“She grabs life with both hands.” Isn’t that a good thing? Doesn’t it mean she lives with passion? She is fully IN. She wants to be fully present and drink deeply from the draught of life. She dives in to experiences and people with abandon. She does not hold herself back.
Wow. That’s sounds really appealing—so why am I exhausted just writing it? Thing is, though I want to live with passion, I can’t be fully present 100 percent of the time. It’s too much for this soul to take. I need to retreat. Pull in. Tune out.
Life is loud, and my heart needs quiet.
I’ve dived in with abandon in the past and slammed into the unseen, rocky bottom. I am aware that I am more cautious now. It is my toe that dips in the water first. I want to know how deep, exactly, is the water before I go. Some of my discretion is wisdom born of suffering. Some of my holding back is fear born of suffering.

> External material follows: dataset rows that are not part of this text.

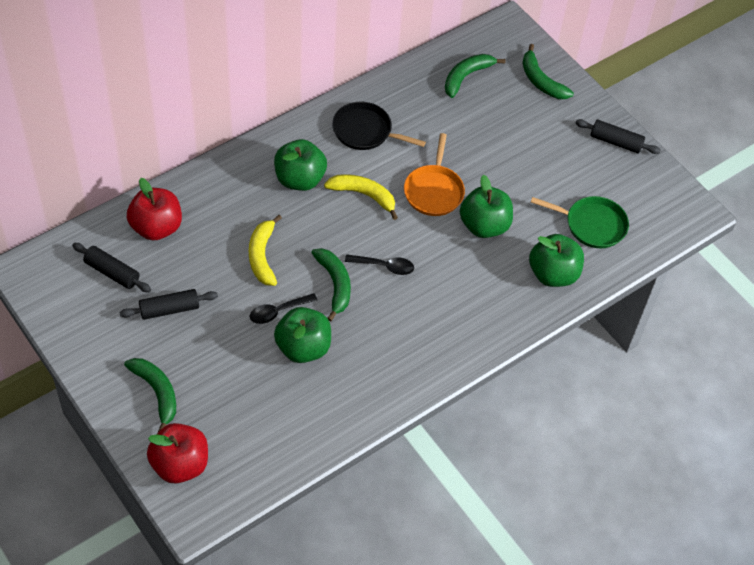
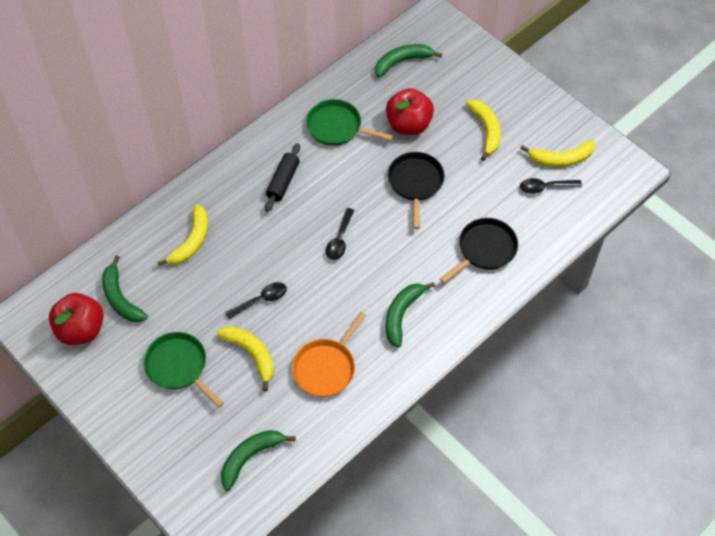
black pan: 1 -> 2
black rolling pin: 3 -> 1
black spoon: 2 -> 3
green apple: 4 -> 0
green pan: 1 -> 2
yellow banana: 2 -> 4

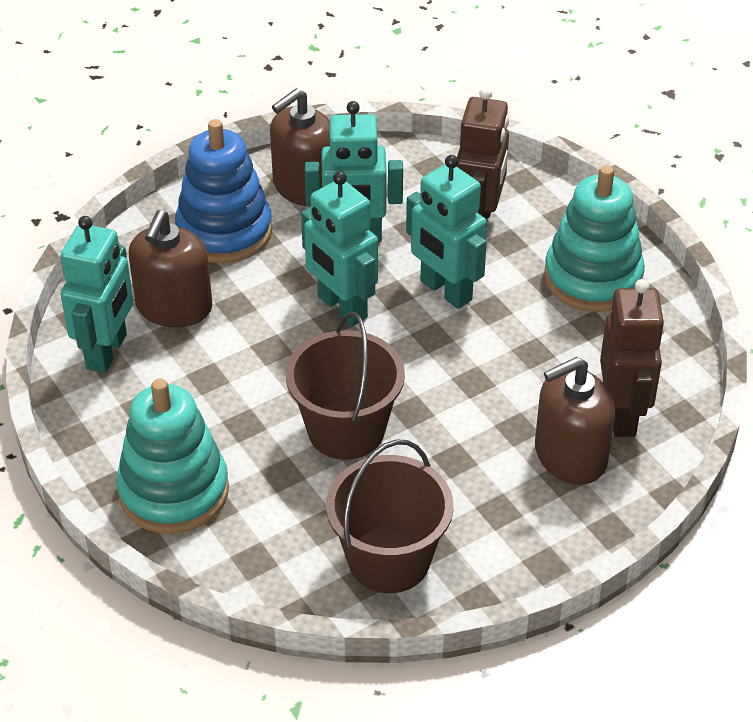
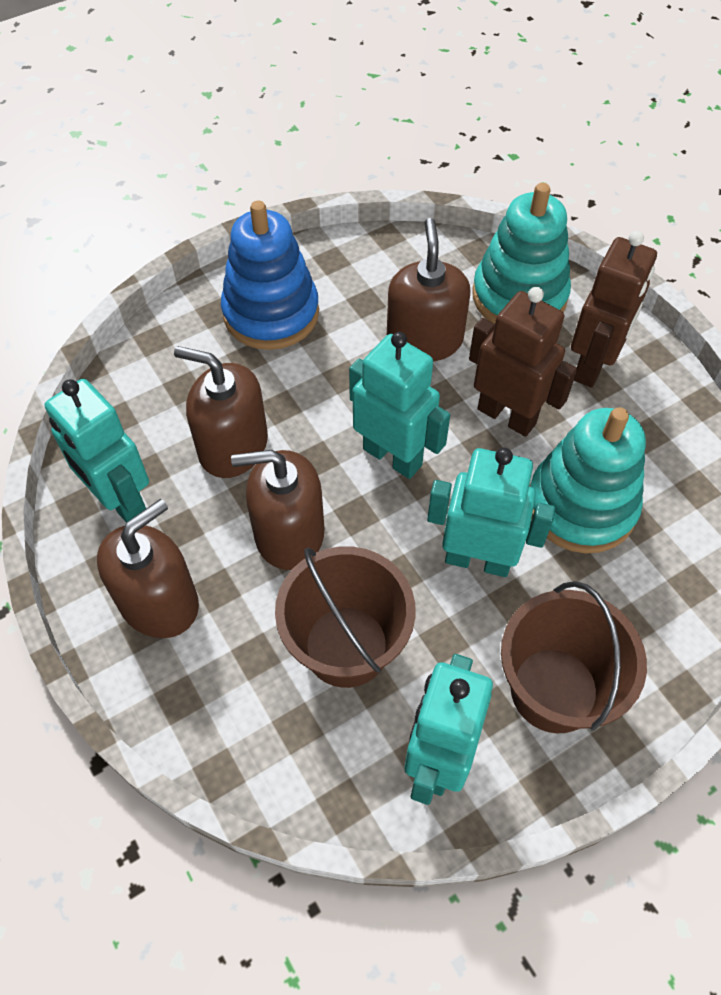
brown soap dispenser: 3 -> 4

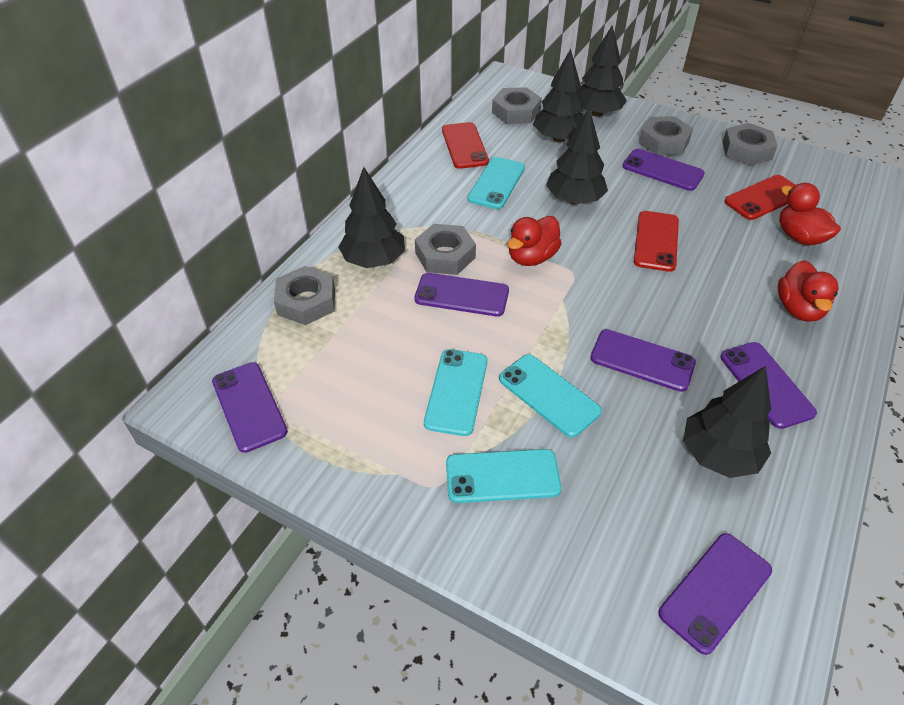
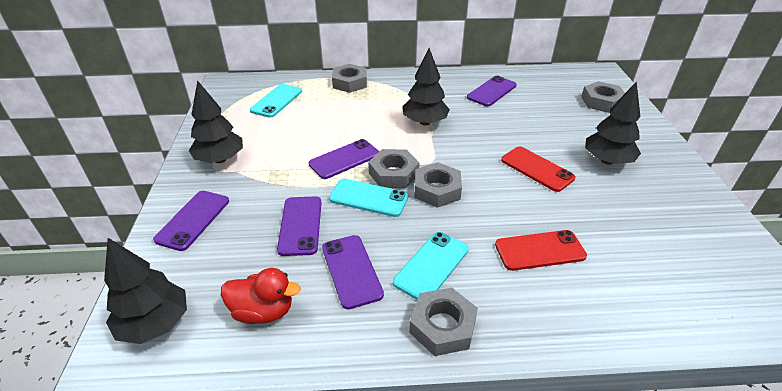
black tree: 5 -> 4
purple phone: 6 -> 5
red duck: 3 -> 1
red phone: 3 -> 2
turquoise phone: 4 -> 3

“But we are those who do not shrink back.” I don’t want to be a woman who shrinks back from anything or anyone God calls me to. If He says “Dive,” I don’t want to hesitate. But sometimes, like cliff jumping into the water 30 feet below, it takes a bit of encouragement to my soul to buoy my faith and resolve. If Jesus calls me to do something, then He will equip me to do it. Leap!
He doesn’t promise that I won’t get hurt in the jump. He promises that He won’t abandon me in the free fall or in the landing. He calls me to LIVE. To live in Him. To live fully. To press in. To pursue Him and to pursue people. He cautions, “Don’t shrink back. Don’t sit on the sidelines. Don’t let your soul take up residence in a cul-de-sac.”
He promises that He is my Life. He is my safe place. He says, “Take hold of Me with both hands.”
That I can do. That I will do. Because I trust His good heart. And if I get bruises in the process of following, I can know that He will use even those for the honing of my heart to become more like His.
His heart holds on to His Father’s in a Union He prays for us to know. I desire to know it. To live it. To love from it.
He invites me to love. He fuels my passion for life by the fire in my heart that He lights Himself. He asks me to let go of my fear. He calls me to let go of holding back.
He tells me to release my demand for a pain-free life for myself and all those He loves.
Turns out, pain is not the enemy I thought it was.
A cold heart is. Hands that cling to this false idea that a good life requires a vigilance of self-protection rather than a vigilance of nourishing my resolve of faith. God knows what my soul needs. Yes, I need quiet sometimes. I can more easily find Him there. But He is also to be found in the hustle and bustle that our lives sometime require. In all of it, He will not be held back. He has leaped from the highest of Homes to dive after you and me.
He has committed to grabbing on to us with both nail-scarred hands. And He is holding on. He will not let go.